New research reveals the existence of an enormous previously-unidentified sub-seafloor aquifer running along the eastern seaboard from Massachusetts to New Jersey. The results from the survey were published recently in the journal Scientific Reports from researchers at Columbia University's Lamont-Doherty Earth Observatory.
When conducting the survey, the research team utilized electromagnetic waves to map the water. Because salt water is a better conductor of electromagnetic waves than fresh water, the researchers were able to determine any inconsistencies with low conductance as areas with freshwater.
"We knew there was fresh water down there in isolated places, but we did not know the extent or geometry," said lead author Chloe Gustafson. "It could turn out to be an important resource in other parts of the world."

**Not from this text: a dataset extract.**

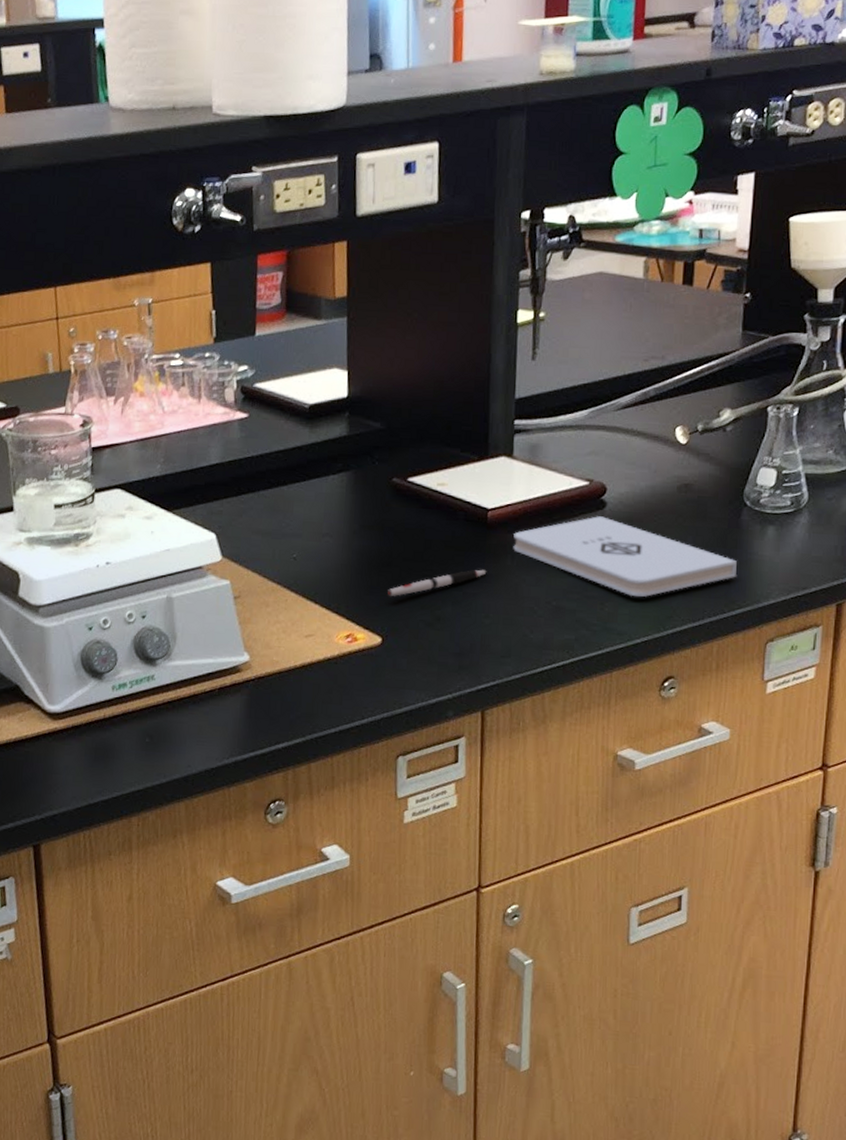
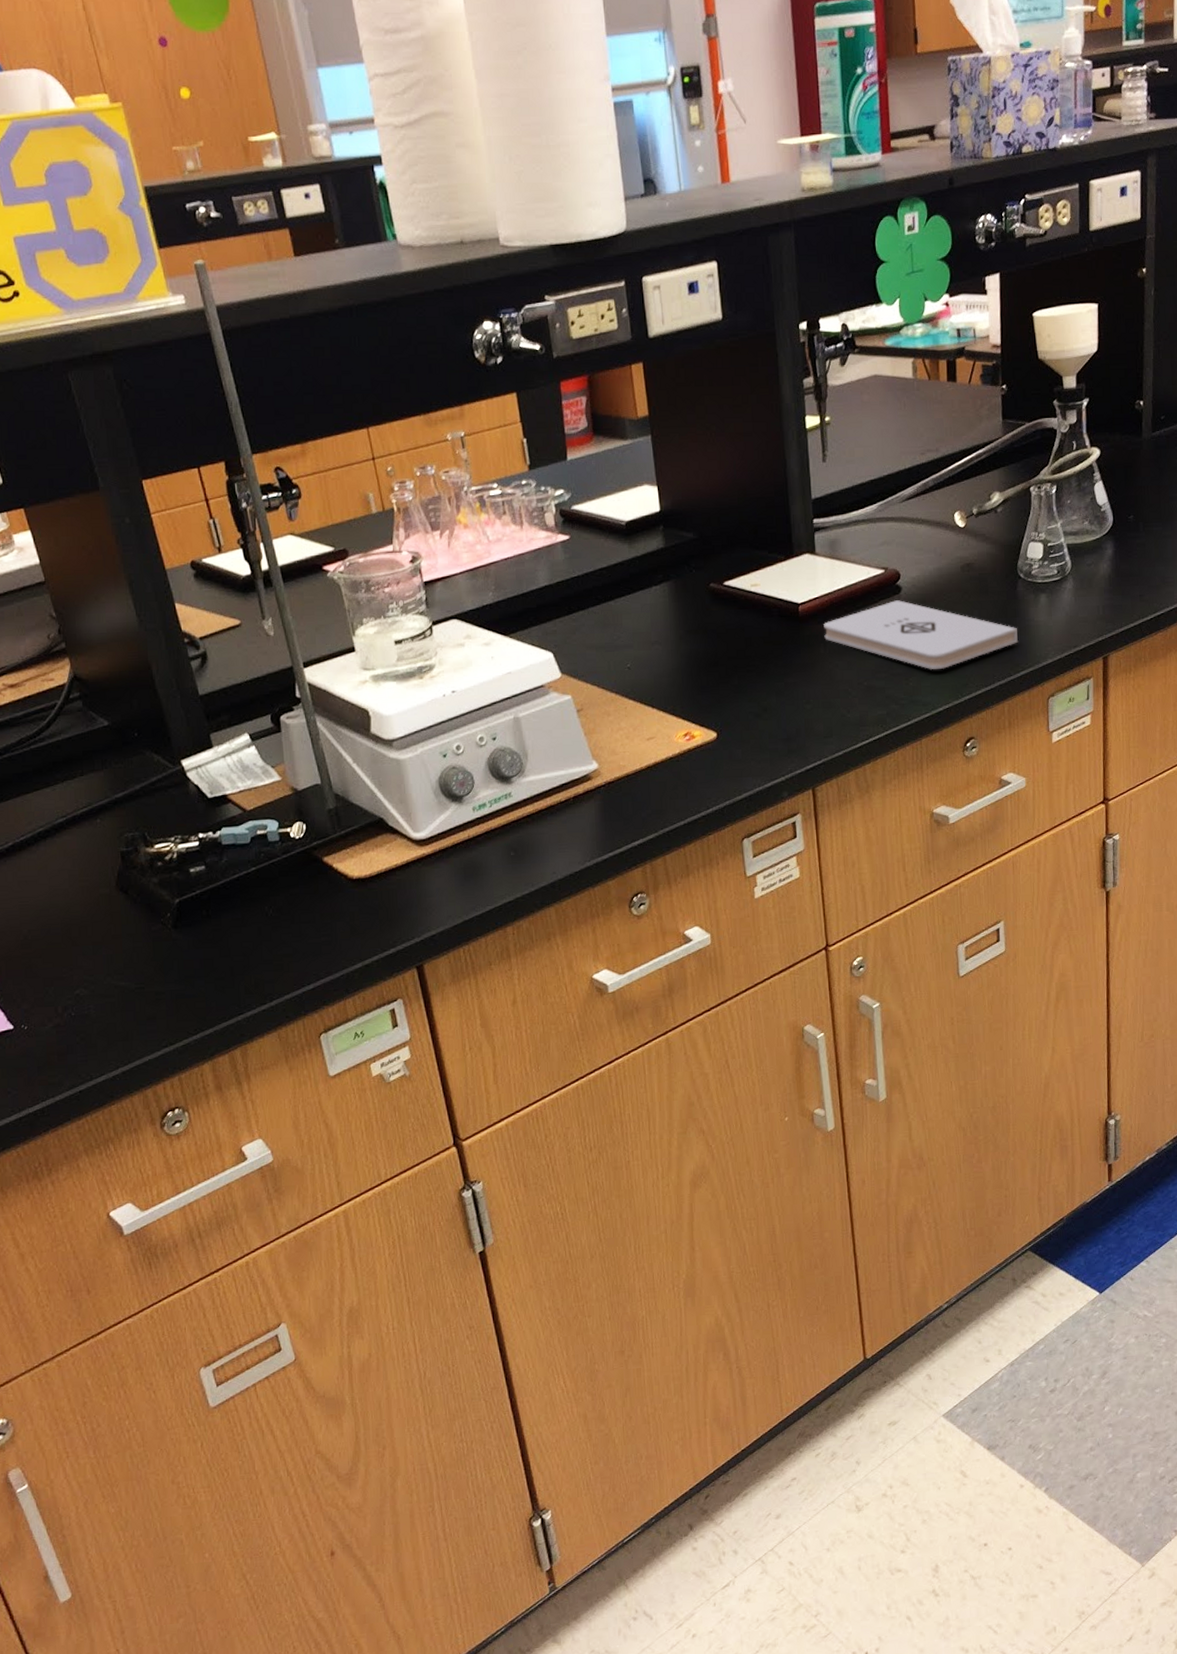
pen: present [388,569,488,597] -> none [717,659,805,694]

In fact, the size of the aquifer that the team found is indeed ginormous, extending out approximately 50 miles (and in some places even 75 miles!) to the edge of the continental shelf all the way from southern New Jersey to the Massachusetts island of Martha's Vineyard. And instead of isolated pockets, the data shows that the freshwater deposits are likely consistent along not only MA and NJ coasts, but those of Rhode Island, Connecticut and New York, as well. According to Science Daily, an aquifer equivalent to that size on land would create a lake covering roughly 15,000 square miles and holds at least 670 cubic miles of fresh water! And that’s only based on the region that the survey assessed – future surveys could reveal that the aquifer extends even farther to the north and south.
The survey suggests that this newfound aquifer is likely not the only one of its kind, and that if others were to be found, they could provide much needed relief for drought-ridden regions. While the sub-seafloor freshwater closer to land could be ready for consumption, the water further out from shore does get more saline, and so would need to be desalinated. Nevertheless, says study coauthor Kerry Key, a Lamont-Doherty geophysicist, that process would be cheaper than processing seawater. "We probably don't need to do that in this region, but if we can show there are large aquifers in other regions, that might potentially represent a resource" in places like southern California, Australia, the Mideast or Saharan Africa, he said. Key and his colleagues hope to continue their research to find potential other existing sub-seafloor aquifers.